Go through the data below and return each line containing the word "input".
□ □ □ □ □ □ □
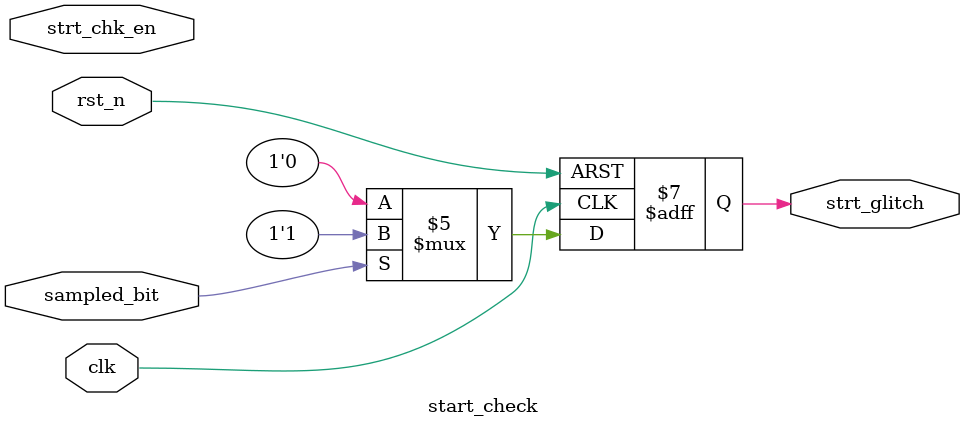
<source format=v>
module start_check(
    input clk,
    input rst_n,
    input strt_chk_en,
    input sampled_bit,
    output reg strt_glitch
);
always @(posedge clk or negedge rst_n) begin
    if(!rst_n) begin
        strt_glitch <= 0;
    end
    else if(sampled_bit == 1'b1) begin
        strt_glitch <= 1'b1;
    end
    else begin
        strt_glitch <= 1'b0; 
    end
end
endmodule
</source>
□ □ □ □ □ □ □
» **Result for this task**:
    input clk,
    input rst_n,
    input strt_chk_en,
    input sampled_bit,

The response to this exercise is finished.